## INSTRUCTIONS TO FOLLOW
In the entries that follow, find the line containing "7: (286, 444, 4.55)"; from there, copy every line exactly through the line containing "24: (767, 442, 2.12)".
##### DATA SUPPLIED #####
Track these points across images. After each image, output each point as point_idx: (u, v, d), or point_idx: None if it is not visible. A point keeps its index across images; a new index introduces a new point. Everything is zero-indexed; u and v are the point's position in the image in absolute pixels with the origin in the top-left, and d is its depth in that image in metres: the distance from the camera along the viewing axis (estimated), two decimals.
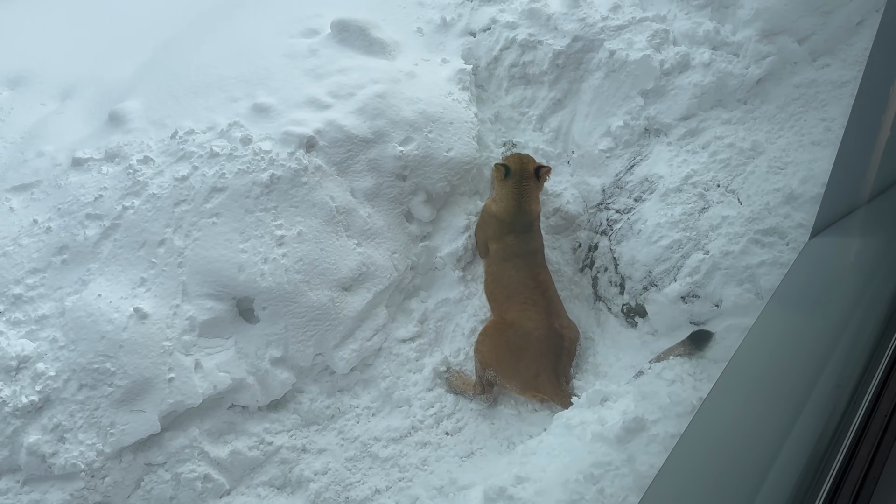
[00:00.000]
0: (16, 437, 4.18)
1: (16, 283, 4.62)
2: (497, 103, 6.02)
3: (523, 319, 4.49)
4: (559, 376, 4.37)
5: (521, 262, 4.77)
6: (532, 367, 4.37)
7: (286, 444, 4.55)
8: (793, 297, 2.76)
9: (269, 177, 4.79)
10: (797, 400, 2.18)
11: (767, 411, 2.24)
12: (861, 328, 2.31)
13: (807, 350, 2.45)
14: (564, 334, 4.47)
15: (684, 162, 4.69)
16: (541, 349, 4.38)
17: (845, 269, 2.93)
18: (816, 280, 2.86)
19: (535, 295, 4.58)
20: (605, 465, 3.61)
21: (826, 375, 2.22)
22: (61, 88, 6.18)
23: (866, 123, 2.62)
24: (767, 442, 2.12)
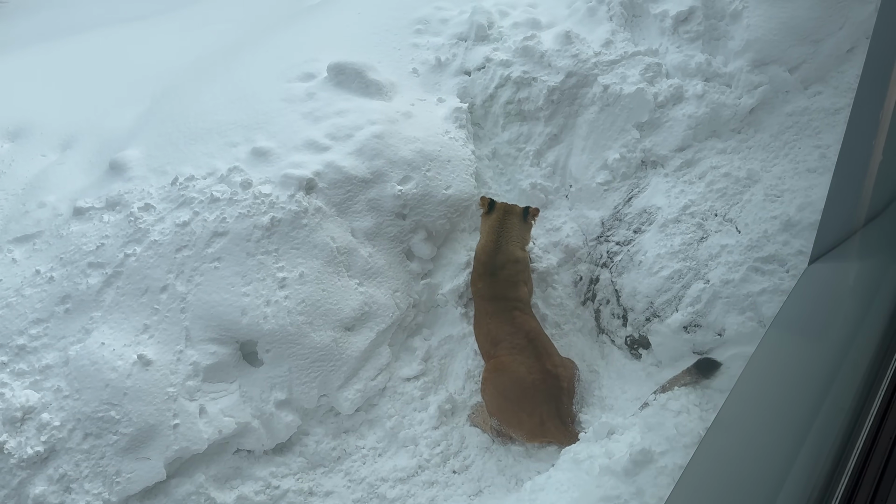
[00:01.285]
0: (22, 488, 4.16)
1: (19, 333, 4.63)
2: (494, 140, 6.08)
3: (515, 366, 4.37)
4: (564, 419, 4.25)
5: (499, 307, 4.62)
6: (535, 416, 4.26)
7: (293, 488, 4.52)
8: (793, 322, 2.77)
9: (269, 220, 4.82)
10: (801, 425, 2.18)
11: (771, 438, 2.24)
12: (862, 351, 2.32)
13: (809, 375, 2.45)
14: (560, 374, 4.33)
15: (681, 192, 4.72)
16: (539, 396, 4.25)
17: (845, 293, 2.93)
18: (816, 305, 2.87)
19: (519, 340, 4.45)
20: (615, 499, 3.58)
21: (829, 400, 2.22)
22: (61, 139, 6.24)
23: (859, 148, 2.65)
24: (772, 469, 2.12)
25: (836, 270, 2.93)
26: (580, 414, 4.54)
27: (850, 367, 2.32)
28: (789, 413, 2.34)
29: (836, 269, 2.93)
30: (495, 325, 4.56)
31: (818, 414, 2.25)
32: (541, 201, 5.73)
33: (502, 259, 4.77)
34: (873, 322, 2.46)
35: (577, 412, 4.43)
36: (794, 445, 2.17)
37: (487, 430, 4.58)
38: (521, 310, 4.61)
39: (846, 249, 2.88)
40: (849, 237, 2.90)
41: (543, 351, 4.39)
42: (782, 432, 2.29)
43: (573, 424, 4.28)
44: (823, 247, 2.96)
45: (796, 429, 2.24)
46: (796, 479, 2.05)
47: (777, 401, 2.43)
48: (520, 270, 4.80)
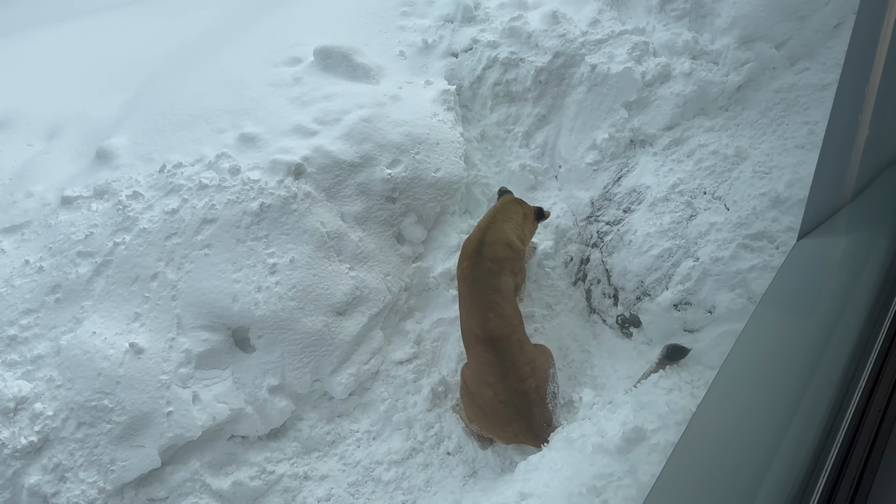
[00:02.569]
0: (16, 478, 4.16)
1: (10, 324, 4.62)
2: (482, 122, 6.07)
3: (482, 388, 4.25)
4: (537, 431, 4.15)
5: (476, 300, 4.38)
6: (508, 430, 4.22)
7: (288, 472, 4.54)
8: (782, 298, 2.78)
9: (258, 206, 4.80)
10: (791, 400, 2.19)
11: (762, 413, 2.25)
12: (851, 325, 2.33)
13: (799, 350, 2.47)
14: (528, 388, 4.16)
15: (670, 171, 4.73)
16: (509, 415, 4.17)
17: (833, 268, 2.95)
18: (805, 281, 2.89)
19: (487, 354, 4.22)
20: (608, 477, 3.60)
21: (819, 374, 2.23)
22: (48, 128, 6.21)
23: (845, 123, 2.66)
24: (764, 443, 2.13)
25: (824, 246, 2.95)
26: (574, 392, 4.56)
27: (839, 341, 2.34)
28: (779, 388, 2.36)
29: (825, 244, 2.95)
30: (470, 321, 4.37)
31: (807, 388, 2.26)
32: (530, 182, 5.73)
33: (492, 237, 4.55)
34: (861, 296, 2.48)
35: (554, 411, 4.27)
36: (784, 420, 2.19)
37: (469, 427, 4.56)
38: (497, 306, 4.33)
39: (834, 224, 2.90)
40: (837, 212, 2.91)
41: (510, 365, 4.16)
42: (772, 407, 2.31)
43: (550, 426, 4.17)
44: (812, 222, 2.97)
45: (786, 403, 2.26)
46: (786, 453, 2.07)
47: (767, 376, 2.44)
48: (508, 257, 4.56)
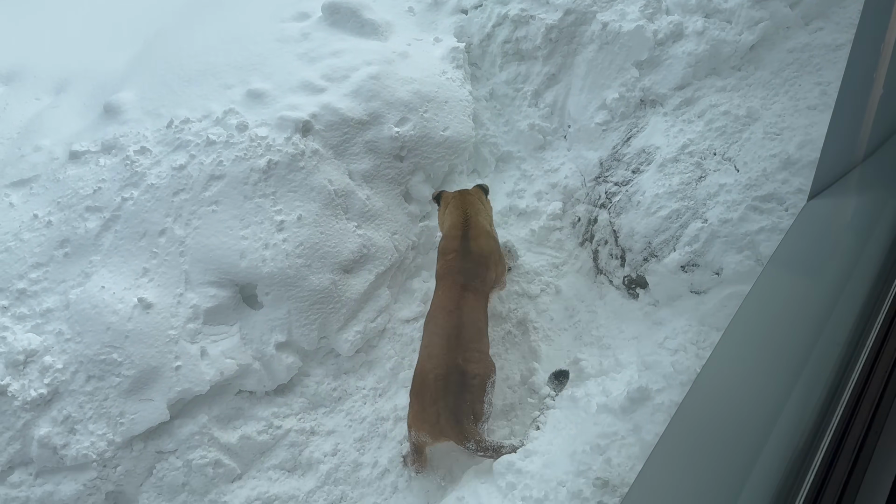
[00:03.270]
0: (26, 430, 4.21)
1: (19, 277, 4.64)
2: (491, 80, 6.02)
3: (424, 358, 4.12)
4: (460, 416, 3.86)
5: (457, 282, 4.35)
6: (432, 411, 3.92)
7: (295, 427, 4.58)
8: (791, 259, 2.77)
9: (266, 162, 4.79)
10: (797, 360, 2.19)
11: (767, 374, 2.25)
12: (859, 285, 2.32)
13: (806, 311, 2.46)
14: (468, 370, 3.96)
15: (680, 132, 4.69)
16: (437, 390, 3.92)
17: (842, 229, 2.93)
18: (814, 242, 2.87)
19: (447, 322, 4.15)
20: (611, 436, 3.64)
21: (826, 335, 2.23)
22: (55, 82, 6.18)
23: (859, 83, 2.62)
24: (768, 404, 2.14)
25: (834, 206, 2.93)
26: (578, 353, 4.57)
27: (847, 302, 2.33)
28: (785, 349, 2.36)
29: (835, 204, 2.92)
30: (444, 298, 4.32)
31: (814, 349, 2.26)
32: (539, 142, 5.70)
33: (475, 232, 4.58)
34: (870, 256, 2.47)
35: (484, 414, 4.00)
36: (789, 380, 2.19)
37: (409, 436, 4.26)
38: (476, 291, 4.34)
39: (845, 185, 2.87)
40: (848, 173, 2.89)
41: (461, 343, 4.05)
42: (778, 368, 2.31)
43: (476, 424, 3.90)
44: (822, 183, 2.95)
45: (792, 364, 2.26)
46: (791, 414, 2.08)
47: (773, 337, 2.44)
48: (491, 249, 4.61)
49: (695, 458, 2.13)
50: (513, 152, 5.82)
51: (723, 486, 1.97)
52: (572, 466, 3.59)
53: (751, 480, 1.91)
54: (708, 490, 2.00)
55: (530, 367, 4.61)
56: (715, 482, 2.01)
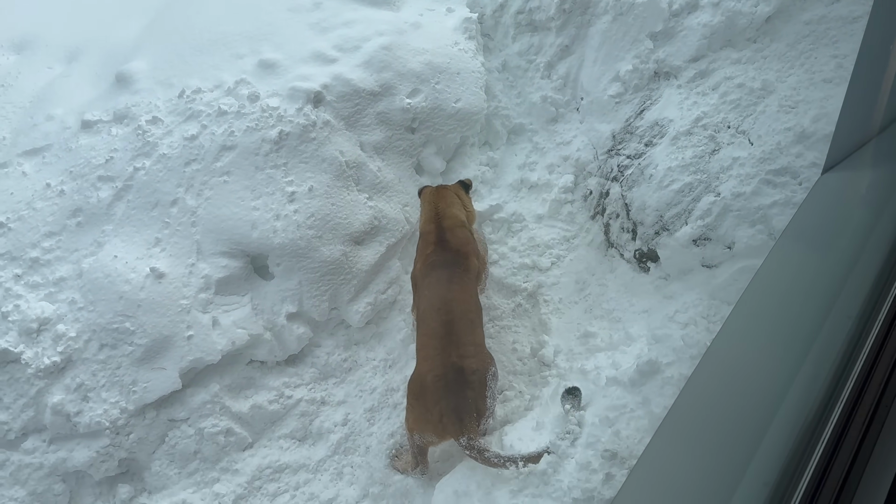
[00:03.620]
0: (40, 397, 4.26)
1: (32, 246, 4.67)
2: (504, 52, 5.98)
3: (420, 361, 4.02)
4: (461, 414, 3.74)
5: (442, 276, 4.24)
6: (435, 412, 3.80)
7: (305, 397, 4.62)
8: (804, 233, 2.75)
9: (277, 133, 4.79)
10: (808, 334, 2.19)
11: (778, 348, 2.25)
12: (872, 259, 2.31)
13: (818, 284, 2.45)
14: (465, 366, 3.83)
15: (694, 104, 4.65)
16: (438, 391, 3.80)
17: (856, 202, 2.91)
18: (827, 215, 2.85)
19: (437, 324, 4.01)
20: (620, 408, 3.65)
21: (837, 308, 2.22)
22: (67, 51, 6.17)
23: (876, 55, 2.59)
24: (778, 378, 2.14)
25: (848, 179, 2.90)
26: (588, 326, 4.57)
27: (859, 276, 2.32)
28: (796, 322, 2.35)
29: (849, 178, 2.90)
30: (432, 295, 4.19)
31: (825, 323, 2.26)
32: (551, 115, 5.67)
33: (449, 223, 4.50)
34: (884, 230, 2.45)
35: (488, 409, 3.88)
36: (799, 354, 2.19)
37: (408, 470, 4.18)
38: (461, 283, 4.24)
39: (860, 158, 2.85)
40: (863, 146, 2.86)
41: (455, 340, 3.93)
42: (788, 342, 2.30)
43: (479, 420, 3.79)
44: (837, 156, 2.92)
45: (803, 338, 2.25)
46: (801, 388, 2.08)
47: (784, 311, 2.43)
48: (468, 239, 4.51)
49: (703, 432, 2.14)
50: (525, 125, 5.80)
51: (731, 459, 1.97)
52: (581, 438, 3.61)
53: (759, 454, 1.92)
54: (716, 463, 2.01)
55: (540, 339, 4.62)
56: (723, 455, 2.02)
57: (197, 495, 4.29)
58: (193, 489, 4.31)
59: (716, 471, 1.96)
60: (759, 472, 1.85)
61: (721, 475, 1.93)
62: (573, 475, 3.45)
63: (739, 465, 1.89)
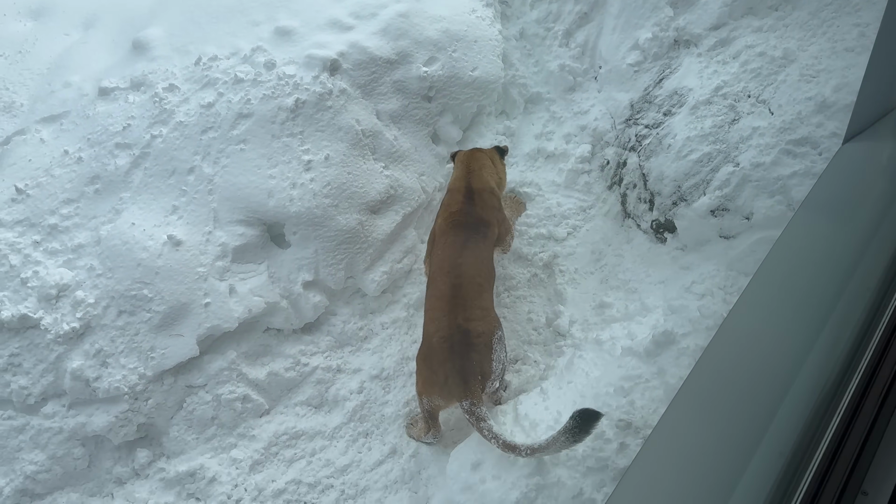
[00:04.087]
0: (59, 363, 4.30)
1: (51, 213, 4.70)
2: (522, 19, 5.91)
3: (427, 323, 4.05)
4: (466, 377, 3.73)
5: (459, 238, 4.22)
6: (440, 374, 3.82)
7: (321, 365, 4.65)
8: (823, 203, 2.72)
9: (294, 101, 4.77)
10: (826, 306, 2.18)
11: (796, 319, 2.24)
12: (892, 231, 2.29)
13: (837, 255, 2.43)
14: (471, 328, 3.83)
15: (714, 73, 4.59)
16: (443, 353, 3.82)
17: (877, 172, 2.88)
18: (848, 185, 2.82)
19: (445, 283, 4.03)
20: (635, 379, 3.65)
21: (856, 279, 2.21)
22: (84, 17, 6.16)
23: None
24: (795, 349, 2.13)
25: (869, 149, 2.87)
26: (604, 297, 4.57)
27: (879, 247, 2.30)
28: (814, 294, 2.34)
29: (870, 148, 2.87)
30: (443, 257, 4.19)
31: (843, 294, 2.24)
32: (569, 84, 5.63)
33: (478, 185, 4.49)
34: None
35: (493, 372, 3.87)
36: (817, 326, 2.18)
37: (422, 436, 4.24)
38: (476, 248, 4.21)
39: (882, 128, 2.81)
40: (886, 115, 2.82)
41: (462, 303, 3.93)
42: (806, 313, 2.29)
43: (484, 382, 3.79)
44: (858, 126, 2.88)
45: (821, 309, 2.24)
46: (818, 359, 2.07)
47: (803, 282, 2.42)
48: (494, 205, 4.50)
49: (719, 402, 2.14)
50: (542, 93, 5.75)
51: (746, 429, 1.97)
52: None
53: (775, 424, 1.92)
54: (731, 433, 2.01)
55: (555, 309, 4.62)
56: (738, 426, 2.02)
57: (214, 460, 4.34)
58: (211, 454, 4.37)
59: (731, 441, 1.97)
60: (774, 442, 1.86)
61: (736, 445, 1.93)
62: (587, 444, 3.46)
63: (755, 435, 1.89)
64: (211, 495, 4.23)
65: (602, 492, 3.36)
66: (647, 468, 1.95)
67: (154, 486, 4.29)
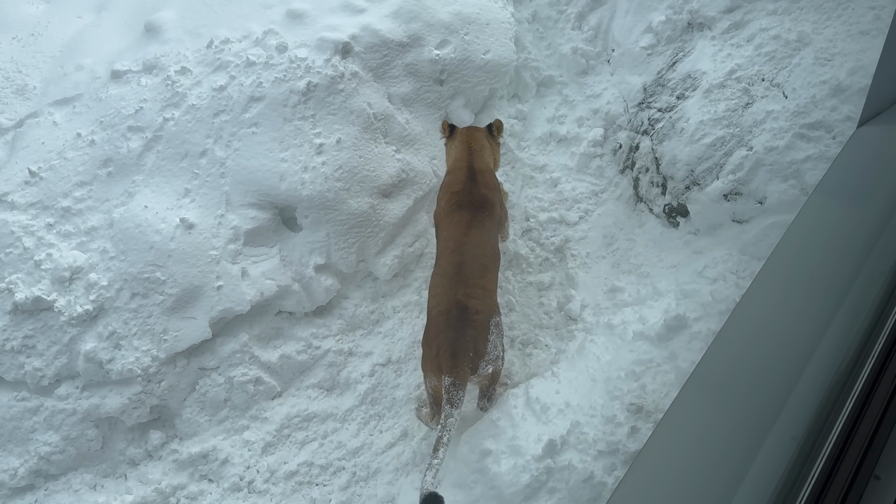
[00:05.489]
0: (73, 344, 4.34)
1: (64, 196, 4.72)
2: (534, 2, 5.89)
3: (429, 299, 4.03)
4: (457, 352, 3.65)
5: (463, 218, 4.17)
6: (434, 346, 3.76)
7: (333, 348, 4.66)
8: (838, 187, 2.71)
9: (305, 84, 4.77)
10: (840, 290, 2.17)
11: (809, 303, 2.24)
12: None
13: (851, 239, 2.42)
14: (470, 305, 3.79)
15: (728, 56, 4.56)
16: (439, 325, 3.78)
17: (893, 157, 2.86)
18: (862, 169, 2.80)
19: (449, 265, 4.00)
20: (647, 363, 3.66)
21: (870, 264, 2.20)
22: (96, 0, 6.16)
23: None
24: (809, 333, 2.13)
25: (885, 133, 2.85)
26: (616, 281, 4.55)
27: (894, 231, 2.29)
28: (828, 278, 2.33)
29: (886, 131, 2.84)
30: (450, 236, 4.16)
31: (857, 278, 2.23)
32: (581, 67, 5.60)
33: (480, 165, 4.44)
34: None
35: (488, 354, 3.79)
36: (831, 310, 2.17)
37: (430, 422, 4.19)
38: (481, 227, 4.17)
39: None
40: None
41: (463, 280, 3.90)
42: (820, 297, 2.29)
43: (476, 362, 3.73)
44: (873, 109, 2.86)
45: (834, 294, 2.24)
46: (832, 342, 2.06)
47: (817, 266, 2.41)
48: (495, 185, 4.46)
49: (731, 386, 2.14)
50: (554, 77, 5.73)
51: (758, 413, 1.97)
52: (607, 391, 3.63)
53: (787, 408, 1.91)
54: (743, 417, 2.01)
55: (567, 293, 4.62)
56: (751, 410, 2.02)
57: (227, 442, 4.37)
58: (223, 436, 4.40)
59: (743, 425, 1.97)
60: (787, 426, 1.86)
61: (748, 429, 1.93)
62: (598, 428, 3.47)
63: (767, 419, 1.89)
64: (223, 476, 4.27)
65: (613, 475, 3.37)
66: (658, 452, 1.95)
67: (167, 467, 4.33)
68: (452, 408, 3.51)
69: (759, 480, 1.75)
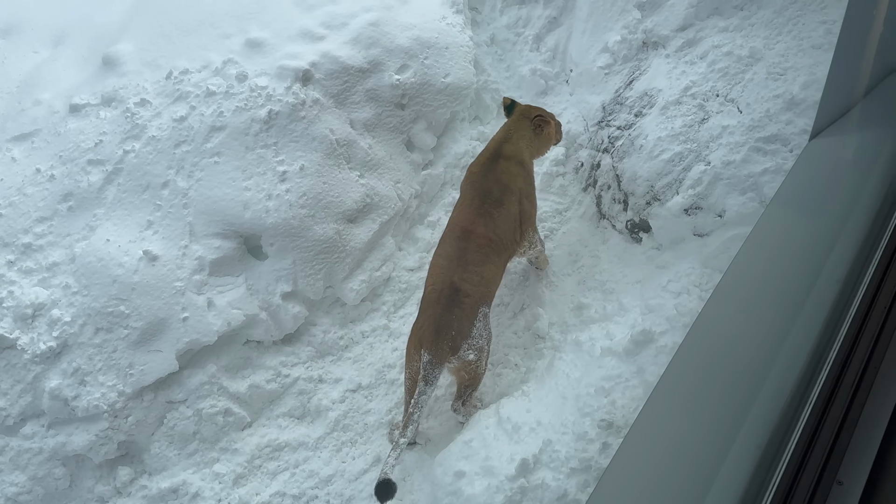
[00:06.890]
0: (37, 382, 4.27)
1: (24, 232, 4.66)
2: (492, 25, 5.95)
3: (428, 278, 4.07)
4: (441, 330, 3.75)
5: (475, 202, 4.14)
6: (420, 321, 3.90)
7: (303, 376, 4.64)
8: (792, 199, 2.77)
9: (267, 113, 4.77)
10: (797, 298, 2.21)
11: (767, 312, 2.27)
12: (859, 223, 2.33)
13: (806, 249, 2.47)
14: (462, 288, 3.86)
15: (683, 73, 4.65)
16: (428, 301, 3.91)
17: (843, 167, 2.92)
18: (816, 181, 2.87)
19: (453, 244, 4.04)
20: (615, 378, 3.68)
21: (825, 272, 2.24)
22: (53, 35, 6.11)
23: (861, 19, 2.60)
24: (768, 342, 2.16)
25: (835, 144, 2.91)
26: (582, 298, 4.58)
27: (847, 239, 2.34)
28: (785, 287, 2.37)
29: (836, 143, 2.91)
30: (459, 217, 4.17)
31: (813, 286, 2.28)
32: (541, 87, 5.66)
33: (509, 150, 4.33)
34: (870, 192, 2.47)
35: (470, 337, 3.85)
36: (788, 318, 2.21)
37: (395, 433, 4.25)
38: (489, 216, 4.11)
39: (846, 123, 2.86)
40: (849, 111, 2.87)
41: (462, 264, 3.94)
42: (777, 306, 2.33)
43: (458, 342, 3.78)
44: (824, 122, 2.93)
45: (791, 302, 2.28)
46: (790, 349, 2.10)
47: (773, 276, 2.45)
48: (518, 174, 4.31)
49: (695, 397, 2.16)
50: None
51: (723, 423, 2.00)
52: (577, 408, 3.64)
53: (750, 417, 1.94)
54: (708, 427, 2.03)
55: (534, 312, 4.64)
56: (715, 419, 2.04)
57: (197, 475, 4.32)
58: (193, 469, 4.34)
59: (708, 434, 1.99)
60: (750, 434, 1.88)
61: (714, 438, 1.95)
62: (570, 445, 3.48)
63: (731, 428, 1.92)
64: None
65: (586, 492, 3.38)
66: (626, 465, 1.96)
67: (137, 503, 4.26)
68: (427, 385, 3.62)
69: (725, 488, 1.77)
#####
## ANSWER AREA
7: (286, 444, 4.55)
8: (793, 297, 2.76)
9: (269, 177, 4.79)
10: (797, 400, 2.18)
11: (767, 411, 2.24)
12: (861, 328, 2.31)
13: (807, 350, 2.45)
14: (564, 334, 4.47)
15: (684, 162, 4.69)
16: (541, 349, 4.38)
17: (845, 269, 2.93)
18: (816, 280, 2.86)
19: (535, 295, 4.58)
20: (605, 465, 3.61)
21: (826, 375, 2.22)
22: (61, 88, 6.18)
23: (866, 123, 2.62)
24: (767, 442, 2.12)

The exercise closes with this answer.